From: Jason Xing <kerneljasonxing@gmail.com>
To: davem@davemloft.net, edumazet@google.com, kuba@kernel.org,
pabeni@redhat.com, bjorn@kernel.org, magnus.karlsson@intel.com,
maciej.fijalkowski@intel.com, jonathan.lemon@gmail.com,
sdf@fomichev.me, ast@kernel.org, daniel@iogearbox.net,
hawk@kernel.org, john.fastabend@gmail.com
Cc: bpf@vger.kernel.org, netdev@vger.kernel.org,
Jason Xing <kernelxing@tencent.com>
Subject: [PATCH RFC net-next v4 00/14] xsk: batch xmit in copy mode
Date: Wed, 15 Apr 2026 16:26:40 +0800 [thread overview]
Message-ID: <20260415082654.21026-1-kerneljasonxing@gmail.com> (raw)
From: Jason Xing <kernelxing@tencent.com>
Greetings, everyone. This is the batch feature series. Even though
net-next is closed, I would appreciate any feedbacks and suggestions
on this! Many thanks!
Bottom line up front: it improves the performance by 88.2% stably.
# Background
This series is focused on the performance improvement in copy mode. As
observed in the physical servers, there are much room left to ramp up
the transmission for copy mode, compared to zerocopy mode.

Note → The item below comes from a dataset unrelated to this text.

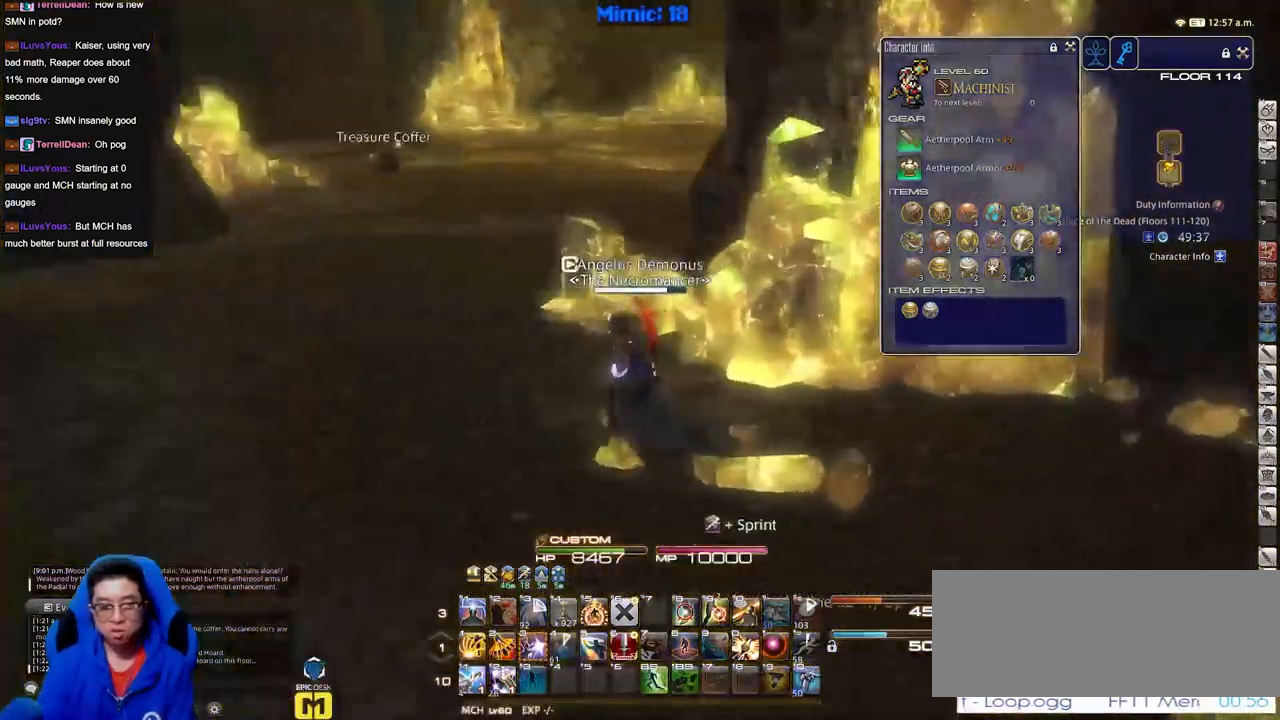
{"keys": ["a", "w"], "events": []}
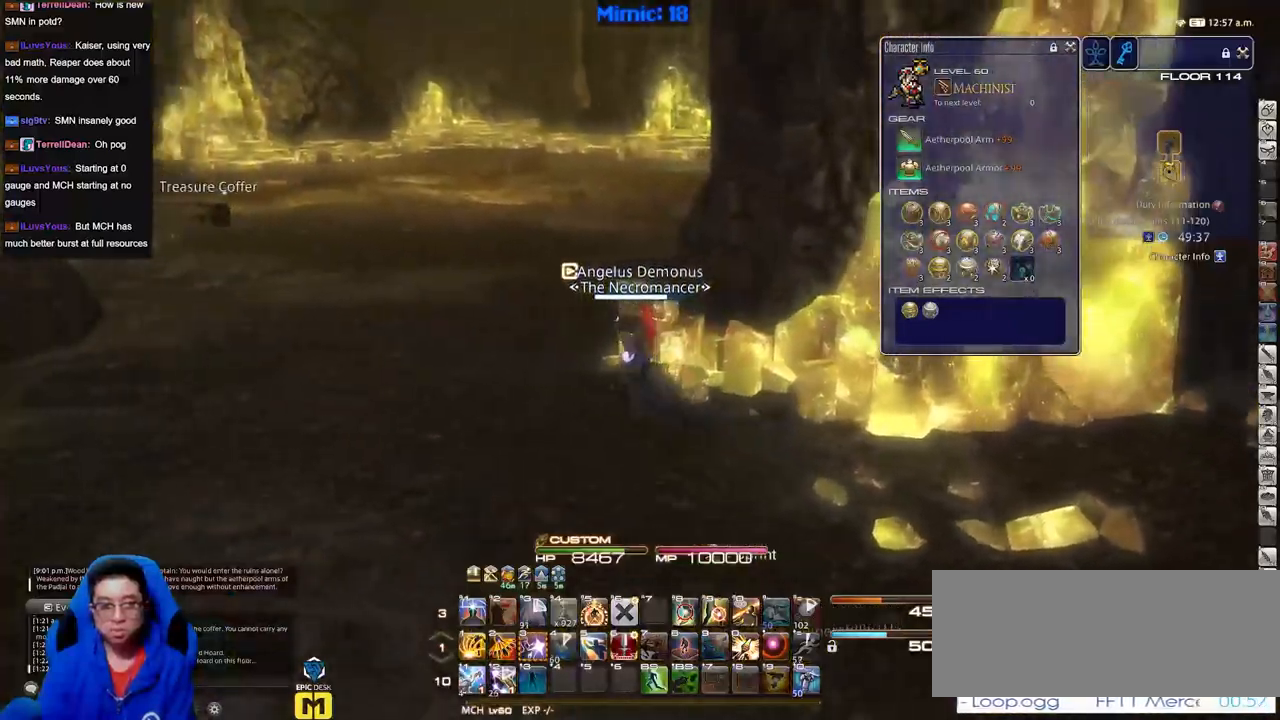
{"keys": ["a", "w"], "events": []}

Even though we can apply zerocopy to achieve a much better performance,
some limitations are still there especially for virtio and veth cases
due to the implementation in the host. In the real world, hundreds and
thousands of hosts like at Tencent still don't support zerocopy mode
for VMs, so copy mode is the only way we can resort to. Being general
is its strong advantage.
Zerocopy has a good function name xskq_cons_read_desc_batch() which
reads descriptors in batch and then sends them out at a time, rather
than just read and send the descriptor one by one in a loop. Similar
batch ideas can be seen from classic mechanisms like GSO/GRO which
also try to handle as many packets as they can at one time. So the
motivation and idea of the series actually originated from them.
# AF_PACKET Comparison
Looking back to the initial design and implementation of AF_XDP, it's
not hard to find the big difference it made is to speed up the
transmission when zerocopy mode is enabled. So the conclusion is that
zerocopy mode of AF_XDP outperforms AF_PACKET that still uses copy mode.

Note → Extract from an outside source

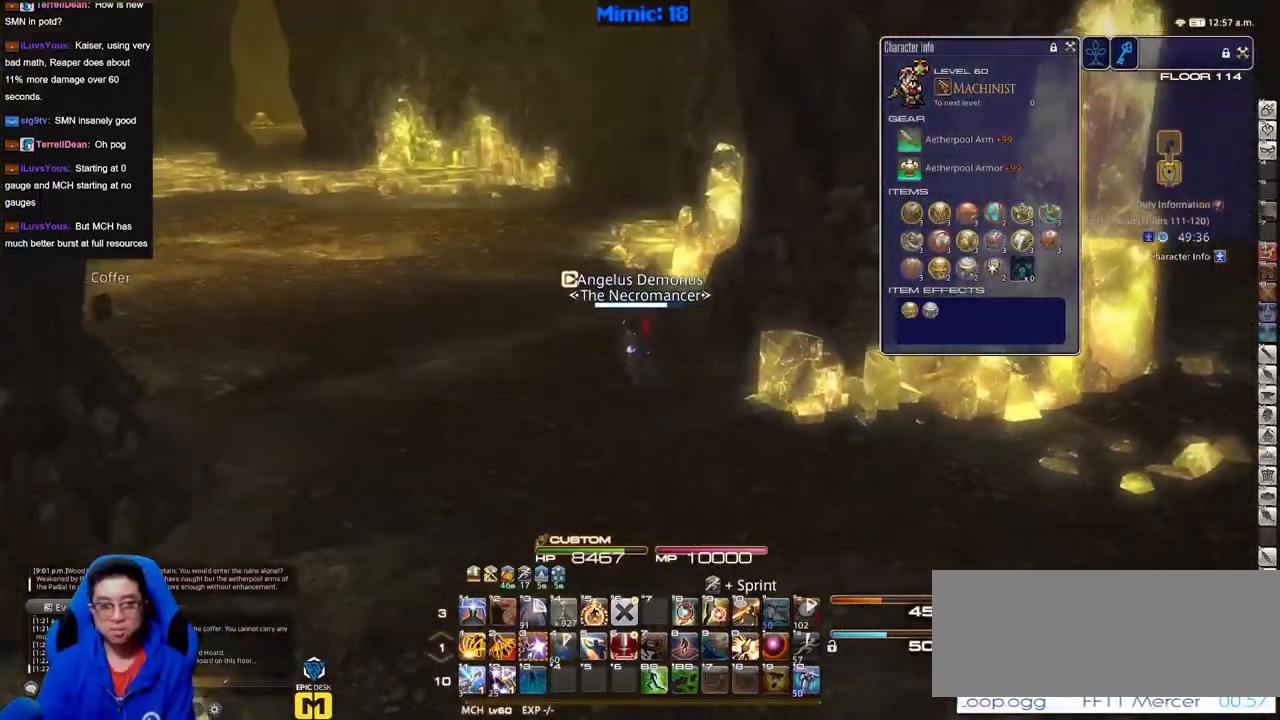
{"keys": ["a", "w"], "events": []}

As to the whole logic of copy mode for both of them, they looks quite
similar, especially when application using AF_PACKET sets
PACKET_QDISC_BYPASS option. Digging into the details of AF_PACKET, we
can find the implementation is comparatively heavy which can also be
proved by the real test as shown below. The numbers of AF_PACKET test
are a little bit lower.
# Batch Mode
At the current moment, I consider copy mode of AF_XDP as a half bypass
mechanism to some extent in comparison with the well known bypass
mechanism like DPDK. To avoid much consumption in kernel as much as
possible, then the batch xmit is proposed to aggregate descriptors in a
certain small group and then read/allocate/build/send them in individual
loops.
Applications are allowed to use setsockopt to enlarge the default value.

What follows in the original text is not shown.